Archive for September, 2004

i am officially now an old lady

So, does anybody know what time Boston high schools let kids out? Since I’m around during the day now, I keep noticing packs of schoolkids around 1:30-2 p.m., and my old lady voice takes over, and I mutter, “Damn kids, blocking up the crosswalks… shouldn’t they be in school?” I thought maybe Brighton schools let out around that time, but then I was in JP today around 1:30 and some school was clearly ending its day. It just seems so early to me. During high school I had to be at school by 7:40 a.m. and I still didn’t get out until 2:10 p.m., and I’m (fairly) certain that all public schools in Massachusetts need to be in session for a certain number of hours per day, or per week, or something.
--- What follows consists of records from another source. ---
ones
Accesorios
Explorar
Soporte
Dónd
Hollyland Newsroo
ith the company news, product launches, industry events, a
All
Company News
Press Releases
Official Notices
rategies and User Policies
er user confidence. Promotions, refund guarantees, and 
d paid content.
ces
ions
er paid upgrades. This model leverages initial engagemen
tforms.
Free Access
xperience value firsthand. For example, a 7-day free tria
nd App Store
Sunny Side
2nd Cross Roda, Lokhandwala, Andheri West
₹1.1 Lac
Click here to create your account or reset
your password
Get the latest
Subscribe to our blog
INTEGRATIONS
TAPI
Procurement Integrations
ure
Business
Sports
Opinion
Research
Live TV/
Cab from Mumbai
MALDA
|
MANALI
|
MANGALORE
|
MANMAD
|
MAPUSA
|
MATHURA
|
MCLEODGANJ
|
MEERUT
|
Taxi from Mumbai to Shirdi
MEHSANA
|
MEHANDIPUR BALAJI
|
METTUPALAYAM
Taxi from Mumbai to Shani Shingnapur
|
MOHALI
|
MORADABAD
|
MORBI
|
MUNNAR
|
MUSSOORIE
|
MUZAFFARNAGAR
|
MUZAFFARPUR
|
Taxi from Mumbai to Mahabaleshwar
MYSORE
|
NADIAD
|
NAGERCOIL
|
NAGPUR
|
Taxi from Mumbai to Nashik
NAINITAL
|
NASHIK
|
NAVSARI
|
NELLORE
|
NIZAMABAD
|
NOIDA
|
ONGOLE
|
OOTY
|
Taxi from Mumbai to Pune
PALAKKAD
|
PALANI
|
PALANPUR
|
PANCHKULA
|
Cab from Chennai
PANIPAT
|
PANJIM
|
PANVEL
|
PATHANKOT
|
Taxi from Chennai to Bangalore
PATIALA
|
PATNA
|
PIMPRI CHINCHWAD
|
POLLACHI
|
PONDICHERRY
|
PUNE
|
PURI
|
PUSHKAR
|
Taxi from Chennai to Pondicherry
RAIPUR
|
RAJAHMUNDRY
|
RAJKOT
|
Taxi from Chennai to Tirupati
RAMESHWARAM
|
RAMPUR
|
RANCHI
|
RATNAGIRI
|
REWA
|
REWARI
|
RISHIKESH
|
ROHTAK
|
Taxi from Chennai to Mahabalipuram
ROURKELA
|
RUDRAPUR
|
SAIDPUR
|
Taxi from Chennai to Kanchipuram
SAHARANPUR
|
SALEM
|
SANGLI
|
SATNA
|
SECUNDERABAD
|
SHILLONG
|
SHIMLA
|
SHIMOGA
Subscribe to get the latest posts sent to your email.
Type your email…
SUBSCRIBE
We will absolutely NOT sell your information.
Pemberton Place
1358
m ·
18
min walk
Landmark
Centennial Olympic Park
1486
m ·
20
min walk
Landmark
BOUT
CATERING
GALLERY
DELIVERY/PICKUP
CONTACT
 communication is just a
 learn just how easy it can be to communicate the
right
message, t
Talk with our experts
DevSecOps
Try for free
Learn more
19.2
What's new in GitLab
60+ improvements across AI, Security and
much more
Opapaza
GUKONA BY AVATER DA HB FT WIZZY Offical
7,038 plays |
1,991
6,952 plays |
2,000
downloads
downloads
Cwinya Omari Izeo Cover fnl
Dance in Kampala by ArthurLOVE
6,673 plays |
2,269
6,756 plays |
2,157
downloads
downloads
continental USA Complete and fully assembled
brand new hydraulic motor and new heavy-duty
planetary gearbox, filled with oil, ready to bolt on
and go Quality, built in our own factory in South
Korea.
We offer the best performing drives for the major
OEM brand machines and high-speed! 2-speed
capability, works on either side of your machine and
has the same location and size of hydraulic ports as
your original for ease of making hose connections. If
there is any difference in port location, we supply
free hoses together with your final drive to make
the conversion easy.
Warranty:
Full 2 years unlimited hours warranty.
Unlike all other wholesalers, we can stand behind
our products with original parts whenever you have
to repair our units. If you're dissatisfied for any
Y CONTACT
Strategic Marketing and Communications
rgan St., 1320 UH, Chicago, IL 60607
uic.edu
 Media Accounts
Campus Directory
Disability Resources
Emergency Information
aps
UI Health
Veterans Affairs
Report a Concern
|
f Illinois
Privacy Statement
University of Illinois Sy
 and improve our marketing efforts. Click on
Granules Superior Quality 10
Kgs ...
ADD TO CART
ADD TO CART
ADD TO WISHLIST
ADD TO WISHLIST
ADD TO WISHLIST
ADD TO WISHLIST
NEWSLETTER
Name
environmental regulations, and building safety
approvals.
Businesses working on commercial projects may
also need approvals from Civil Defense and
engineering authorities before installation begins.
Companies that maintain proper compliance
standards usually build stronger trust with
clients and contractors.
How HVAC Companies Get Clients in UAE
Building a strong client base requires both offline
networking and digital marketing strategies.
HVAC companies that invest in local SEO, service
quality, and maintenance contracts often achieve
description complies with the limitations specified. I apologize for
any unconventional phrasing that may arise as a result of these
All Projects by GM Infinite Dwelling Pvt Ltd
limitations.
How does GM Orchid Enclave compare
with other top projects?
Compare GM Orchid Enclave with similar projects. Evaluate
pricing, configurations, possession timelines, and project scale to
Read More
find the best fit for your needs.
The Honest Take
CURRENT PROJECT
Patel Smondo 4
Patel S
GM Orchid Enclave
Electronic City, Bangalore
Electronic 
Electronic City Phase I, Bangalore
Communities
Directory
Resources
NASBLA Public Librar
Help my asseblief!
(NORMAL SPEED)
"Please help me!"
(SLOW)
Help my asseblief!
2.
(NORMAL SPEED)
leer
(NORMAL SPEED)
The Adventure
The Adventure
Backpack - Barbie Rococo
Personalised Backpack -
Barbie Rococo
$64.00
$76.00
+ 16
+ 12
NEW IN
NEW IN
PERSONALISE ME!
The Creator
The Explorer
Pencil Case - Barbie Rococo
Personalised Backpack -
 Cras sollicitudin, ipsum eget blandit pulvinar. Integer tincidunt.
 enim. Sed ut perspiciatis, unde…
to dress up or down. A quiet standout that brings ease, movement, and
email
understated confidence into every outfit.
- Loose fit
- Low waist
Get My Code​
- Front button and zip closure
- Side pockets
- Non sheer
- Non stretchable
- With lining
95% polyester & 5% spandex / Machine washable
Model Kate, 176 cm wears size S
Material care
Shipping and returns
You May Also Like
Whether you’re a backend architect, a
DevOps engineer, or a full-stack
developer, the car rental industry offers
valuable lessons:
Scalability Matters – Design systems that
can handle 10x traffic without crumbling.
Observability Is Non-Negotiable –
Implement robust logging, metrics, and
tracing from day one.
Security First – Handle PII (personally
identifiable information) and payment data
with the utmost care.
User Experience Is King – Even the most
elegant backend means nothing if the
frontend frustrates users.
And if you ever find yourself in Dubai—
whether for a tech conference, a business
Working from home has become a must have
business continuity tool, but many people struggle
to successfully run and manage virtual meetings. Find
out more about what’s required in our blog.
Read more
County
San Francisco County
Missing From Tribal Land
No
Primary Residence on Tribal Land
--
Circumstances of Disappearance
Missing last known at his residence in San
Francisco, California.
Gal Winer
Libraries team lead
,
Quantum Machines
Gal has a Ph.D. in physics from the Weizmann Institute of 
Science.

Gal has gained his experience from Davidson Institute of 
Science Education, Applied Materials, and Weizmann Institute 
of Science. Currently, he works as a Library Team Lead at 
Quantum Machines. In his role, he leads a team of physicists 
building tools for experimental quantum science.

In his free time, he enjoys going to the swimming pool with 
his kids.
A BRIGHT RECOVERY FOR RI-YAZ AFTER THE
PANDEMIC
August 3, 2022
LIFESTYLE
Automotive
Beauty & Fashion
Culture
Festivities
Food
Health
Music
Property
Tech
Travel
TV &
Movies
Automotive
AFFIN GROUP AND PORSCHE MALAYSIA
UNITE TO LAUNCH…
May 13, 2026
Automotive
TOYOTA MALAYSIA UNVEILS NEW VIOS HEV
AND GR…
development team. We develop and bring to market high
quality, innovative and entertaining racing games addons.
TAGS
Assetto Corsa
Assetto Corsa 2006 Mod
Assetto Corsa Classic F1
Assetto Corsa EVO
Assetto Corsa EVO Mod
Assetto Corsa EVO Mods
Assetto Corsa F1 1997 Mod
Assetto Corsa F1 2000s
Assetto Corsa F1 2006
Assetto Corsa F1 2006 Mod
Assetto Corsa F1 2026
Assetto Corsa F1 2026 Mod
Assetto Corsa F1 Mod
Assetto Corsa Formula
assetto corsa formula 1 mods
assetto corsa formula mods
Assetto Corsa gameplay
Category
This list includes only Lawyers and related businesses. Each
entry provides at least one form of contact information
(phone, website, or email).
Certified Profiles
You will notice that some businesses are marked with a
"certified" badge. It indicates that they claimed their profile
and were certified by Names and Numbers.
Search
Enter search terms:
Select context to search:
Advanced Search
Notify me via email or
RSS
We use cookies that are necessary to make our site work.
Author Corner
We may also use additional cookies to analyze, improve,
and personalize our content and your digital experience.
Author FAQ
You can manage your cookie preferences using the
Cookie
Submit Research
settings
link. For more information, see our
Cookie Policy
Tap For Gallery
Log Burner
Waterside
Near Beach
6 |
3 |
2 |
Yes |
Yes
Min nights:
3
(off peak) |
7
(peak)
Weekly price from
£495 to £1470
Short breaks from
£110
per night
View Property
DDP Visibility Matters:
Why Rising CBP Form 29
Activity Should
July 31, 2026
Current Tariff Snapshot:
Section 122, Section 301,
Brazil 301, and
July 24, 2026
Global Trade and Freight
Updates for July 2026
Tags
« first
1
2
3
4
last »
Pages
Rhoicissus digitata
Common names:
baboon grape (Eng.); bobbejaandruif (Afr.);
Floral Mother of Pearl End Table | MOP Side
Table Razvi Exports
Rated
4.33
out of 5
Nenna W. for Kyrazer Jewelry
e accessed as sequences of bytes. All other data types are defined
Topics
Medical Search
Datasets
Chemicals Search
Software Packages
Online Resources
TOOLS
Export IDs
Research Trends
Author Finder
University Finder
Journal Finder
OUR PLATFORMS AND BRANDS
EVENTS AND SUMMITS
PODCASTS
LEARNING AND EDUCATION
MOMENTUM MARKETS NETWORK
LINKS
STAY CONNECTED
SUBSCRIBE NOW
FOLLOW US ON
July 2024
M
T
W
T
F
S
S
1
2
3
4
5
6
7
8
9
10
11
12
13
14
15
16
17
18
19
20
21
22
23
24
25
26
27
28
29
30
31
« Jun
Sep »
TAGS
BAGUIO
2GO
I don’t remember.
So, either I am an old lady, or those kids are getting to school by 7 a.m.

Boston Music Awards

Here are the winners. It’s a weird mix in my opinion. Aerosmith wins best album? Well, okay. To each their own…

like Taking Candy From A Baby

Former payroll supervisor, Nicole Bartlett, is accused of stealing over $200,000 from Boston’s Children’s Museum and its employees. I’m on the board of a nonprofit that had a similar situation at one time. Most nonprofits don’t have programs or procedures in place to prevent theft and fraud. They are spending what little money they have on their programs.
Worse yet, nonprofits can least sustain this kind of hit. Unlike profit-making enterprises, a single major theft of funds can completely wipe out a charitable organization. They don’t just have less dough to play around with; if the theft becomes public, usually the community doesn’t rally around them. It negatively impacts future fundraising and decreases public goodwill. People think “Hey, I’m not giving them my money only to have some knucklehead walk away with it.”
Stealing from The Children’s Museum is like taking candy from a baby or beating up a homeless person. It’s easy, hard for the victim to prevent, and twice as mean as picking on someone your own size.

Some people *love* the T in Boston
Can’t really say I blame them either :)

Genius Among Us

The 2004 MacArthur “genius” grants were just announced, and three out of 23 are here in Mass. This year’s John D. and Catherine T. MacArthur Fellows include:

Each will receive $500,000 in “no strings attached” support over the next five years.
My wife knows Vamsi (they are the same age in the same field at the same institution). When I told her he’d won a MacArthur she said “the bastard,” and quickly followed it up with “he deserves it.”
Now, if only they gave out Underachiever grants for folks like me….

Boston Celebrity?

I was looking for Boston Coach today and accidently ended up at Boston Cab. Apparently this is a site devoted to Boston Celebrity? I think. It is kind of hard to tell just looking at it for a second. But there is Mark Wahlberg and Ben Affleck, so alrighty then. Anyway. Boston Celebrity…hmm. Who knew?

you have the power

Hey, you there! Are you registered to vote? Did you know the last day to register to be able to vote in the presidential election is Oct. 13, 2004? Are you aware that this date is just over two weeks away?
If your answer to any of these questions is “No,” you should get your fine self over to this page and check out the ways you can register.
And, of course, make sure you actually do vote this coming Election Day, Tuesday, Nov. 2.
What are you waiting for???

metro blogging message boards are live.

Yay! Check out the brand new Metro Blogging Forum, with sections for each of the cities.

Deadly Suburbs

Poor Skadz just got out of the city and now Reuters reports the suburbs may be bad for your health.

Living in the suburbs may have once been part of the American dream but it can lead to nightmares such as high blood pressure, arthritis and headaches, researchers reported on Monday.

They didn’t mention ennui or tooth decay, but apparently cities, those densely-populated, concrete accretions of iniquity, are healthier than your average bucolic McMansion-strewn town. Boston was one of the densely-populated cities that were part of the study in October’s issue of Public Health, so we can’t even claim that they must be talking about Atlanta or Miami.

Finneran to resign?

Just heard on WBUR (NPR) that Finneran is probably going to step down as House Speaker sometime today, as he’s accepted a job with The Massachusetts Biotechnology Council (article here, from
Finneran has been Romney’s whipping boy ever since Romney got into office, but I don’t feel too bad for Finneran — he’s ruled over the Legislature with an iron fist. As the article says:

Finneran has been on Beacon Hill since 1979. In his eight years as speaker, he has maintained an iron grip on the House, employing his mastery of arcane legislative rules to bolster bills he supports and bury those he opposes. In a largely anonymous body, he is well known from the Cape to the Berkshires.

He’s also under some kind of cloud with regards to possible perjury.
Good riddance, but I don’t know who his successor would be, or if said successor would be any better.